A very remarkable woman gave me this drawing and with it,
she also gave me a story about a man who lived next door to her and her husband
sometime ago in Berkeley. This man
was extremely private, but very friendly.
After a few run-ins with her neighbor, she learned that he was an
artist. Having been in his house
only once, she recalled her amazement at the stacks and stacks of magazines and
books that decorated his living space.
After he passed away, she and a few of her friends found a number of his
drawings in the dumpster outside of his house. She took the one posted here.
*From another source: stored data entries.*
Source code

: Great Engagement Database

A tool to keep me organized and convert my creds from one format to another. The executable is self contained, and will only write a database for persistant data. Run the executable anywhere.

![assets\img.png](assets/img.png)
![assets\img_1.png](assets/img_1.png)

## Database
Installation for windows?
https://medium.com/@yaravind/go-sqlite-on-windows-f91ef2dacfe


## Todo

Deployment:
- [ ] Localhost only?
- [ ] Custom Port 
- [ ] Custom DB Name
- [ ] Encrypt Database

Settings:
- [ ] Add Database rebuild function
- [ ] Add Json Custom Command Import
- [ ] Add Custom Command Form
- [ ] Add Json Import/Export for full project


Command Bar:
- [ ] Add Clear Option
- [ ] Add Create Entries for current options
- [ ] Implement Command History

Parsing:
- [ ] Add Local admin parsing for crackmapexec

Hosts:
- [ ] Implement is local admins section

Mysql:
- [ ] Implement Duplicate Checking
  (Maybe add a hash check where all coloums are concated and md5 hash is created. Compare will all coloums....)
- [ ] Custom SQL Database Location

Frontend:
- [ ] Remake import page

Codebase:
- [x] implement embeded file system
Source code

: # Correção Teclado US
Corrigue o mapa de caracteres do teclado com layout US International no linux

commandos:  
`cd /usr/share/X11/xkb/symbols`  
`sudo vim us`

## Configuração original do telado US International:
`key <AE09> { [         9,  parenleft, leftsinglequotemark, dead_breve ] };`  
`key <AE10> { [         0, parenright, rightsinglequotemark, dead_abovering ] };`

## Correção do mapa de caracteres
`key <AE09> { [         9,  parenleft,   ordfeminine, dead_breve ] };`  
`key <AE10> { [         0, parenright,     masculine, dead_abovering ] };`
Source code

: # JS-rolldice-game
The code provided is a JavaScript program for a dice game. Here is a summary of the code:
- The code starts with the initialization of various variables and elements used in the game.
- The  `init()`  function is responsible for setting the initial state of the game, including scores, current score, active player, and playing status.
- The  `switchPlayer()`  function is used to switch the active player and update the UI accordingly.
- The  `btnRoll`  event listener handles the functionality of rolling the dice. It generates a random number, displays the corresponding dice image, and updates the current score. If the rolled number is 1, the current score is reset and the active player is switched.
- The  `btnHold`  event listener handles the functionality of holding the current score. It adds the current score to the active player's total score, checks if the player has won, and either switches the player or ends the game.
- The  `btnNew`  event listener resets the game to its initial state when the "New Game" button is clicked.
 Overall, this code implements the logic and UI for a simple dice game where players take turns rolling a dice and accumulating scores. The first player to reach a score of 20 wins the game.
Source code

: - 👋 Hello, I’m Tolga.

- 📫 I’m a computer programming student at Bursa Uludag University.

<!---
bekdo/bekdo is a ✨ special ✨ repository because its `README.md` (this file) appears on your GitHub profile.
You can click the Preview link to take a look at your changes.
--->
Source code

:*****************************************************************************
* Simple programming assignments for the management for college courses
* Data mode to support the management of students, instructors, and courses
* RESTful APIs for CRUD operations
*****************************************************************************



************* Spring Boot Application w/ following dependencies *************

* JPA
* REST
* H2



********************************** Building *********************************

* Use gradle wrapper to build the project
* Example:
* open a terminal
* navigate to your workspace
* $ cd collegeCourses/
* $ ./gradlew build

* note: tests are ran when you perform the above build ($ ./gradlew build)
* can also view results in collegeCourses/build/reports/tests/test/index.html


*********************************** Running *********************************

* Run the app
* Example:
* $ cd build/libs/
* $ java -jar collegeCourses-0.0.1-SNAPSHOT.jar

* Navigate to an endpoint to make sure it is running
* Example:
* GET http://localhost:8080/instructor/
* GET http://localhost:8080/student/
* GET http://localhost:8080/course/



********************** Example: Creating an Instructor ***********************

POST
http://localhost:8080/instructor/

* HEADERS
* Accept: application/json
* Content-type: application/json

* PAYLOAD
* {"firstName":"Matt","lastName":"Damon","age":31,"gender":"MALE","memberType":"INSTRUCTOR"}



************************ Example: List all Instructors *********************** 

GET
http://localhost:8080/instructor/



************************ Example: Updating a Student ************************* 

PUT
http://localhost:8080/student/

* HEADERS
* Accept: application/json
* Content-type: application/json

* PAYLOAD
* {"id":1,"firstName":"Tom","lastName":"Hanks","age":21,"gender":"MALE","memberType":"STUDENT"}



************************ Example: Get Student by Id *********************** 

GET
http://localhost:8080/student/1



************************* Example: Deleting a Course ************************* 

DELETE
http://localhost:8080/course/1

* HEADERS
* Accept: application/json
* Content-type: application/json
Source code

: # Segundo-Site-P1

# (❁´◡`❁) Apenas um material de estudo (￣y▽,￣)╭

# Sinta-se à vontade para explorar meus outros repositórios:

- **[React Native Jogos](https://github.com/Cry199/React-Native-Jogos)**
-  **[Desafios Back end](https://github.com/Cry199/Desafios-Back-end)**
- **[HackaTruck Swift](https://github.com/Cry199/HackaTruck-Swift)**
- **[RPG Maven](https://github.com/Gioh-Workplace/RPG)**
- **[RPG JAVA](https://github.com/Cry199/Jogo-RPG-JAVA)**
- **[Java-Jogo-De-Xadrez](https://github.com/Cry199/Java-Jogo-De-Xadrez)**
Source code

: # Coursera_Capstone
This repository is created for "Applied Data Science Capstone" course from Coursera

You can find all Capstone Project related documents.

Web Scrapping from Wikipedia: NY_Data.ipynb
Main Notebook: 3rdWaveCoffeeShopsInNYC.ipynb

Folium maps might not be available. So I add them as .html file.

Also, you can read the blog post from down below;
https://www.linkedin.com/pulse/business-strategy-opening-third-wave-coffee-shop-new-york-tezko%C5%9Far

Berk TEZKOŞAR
Becoming more and more well known, this Bay Area artist,
Edward Hagedorn (1902-1982), is described by a colleague as “a walking question
mark with no use for success.”
Early on in his career, he stopped exhibiting publicly due to shyness;
however, he remained dedicated to making his work. Though he is considered an Expressionist artist, his work
crossed over a variety of visual languages. You can read more about Hagedorn here: http://bampfa.berkeley.edu/exhibition/170
The lady who gave me this drawing saw it as a fitting
present for me as I am about to start my first semester as a graduate student
at the San Francisco Art Institute, which was named the California School of
Fine Arts in 1923 when Hagedorn attended.
I wanted to write this post because I find Hagedorn’s story
very inspiring. I have learned to
let go of the idea of success in its most conventional sense and rediscover
what it means to me. I have had to
push out other people’s opinions of where I should go to school, what I should
take pictures of, what I should really be pursuing and where I should work, so
that I am able to make the room to hear the beating of my own heart, the pace
of my own breath and the voice of my own thoughts.
Ultimately, I know what success is for me and I will, by any
means, stick to my guns and go for it.
While this confidence may come natural to some, it took me a very long
time to develop it. Many times, I
have tried to stray away from art in pursuit of a more “real” job and I always
end up coming back home to the thing that makes my stomach turn with excitement
and wonder. So here I have a story
of a man who turned his back on outside expectations in pursuit of his
own. I can’t spend time worrying
so much about how I will make money, if my art is sellable, if it is any good,
if it will change the world. All I
know is now, and at this time, I have the drive, the ideas, the passion, and
the rest, it will all come later.
Right now I am working in my bedroom, with all my supplies laid out
before me and I am free to create my life and say anything I want.